── Entries provided ──
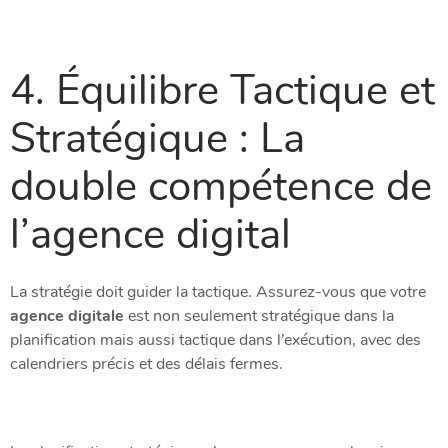
4. Équilibre Tactique et
Stratégique : La
double compétence de
l’agence digital
La stratégie doit guider la tactique. Assurez-vous que votre
agence digitale
est non seulement stratégique dans la
planification mais aussi tactique dans l’exécution, avec des
calendriers précis et des délais fermes.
───
• _Goal of the exercise_: Reproduce the text of the row above word for word, with its original line breaks, and leave the picture out.

• _Expected answer_:
4. Équilibre Tactique et
Stratégique : La
double compétence de
l’agence digital
La stratégie doit guider la tactique. Assurez-vous que votre
agence digitale
est non seulement stratégique dans la
planification mais aussi tactique dans l’exécution, avec des
calendriers précis et des délais fermes.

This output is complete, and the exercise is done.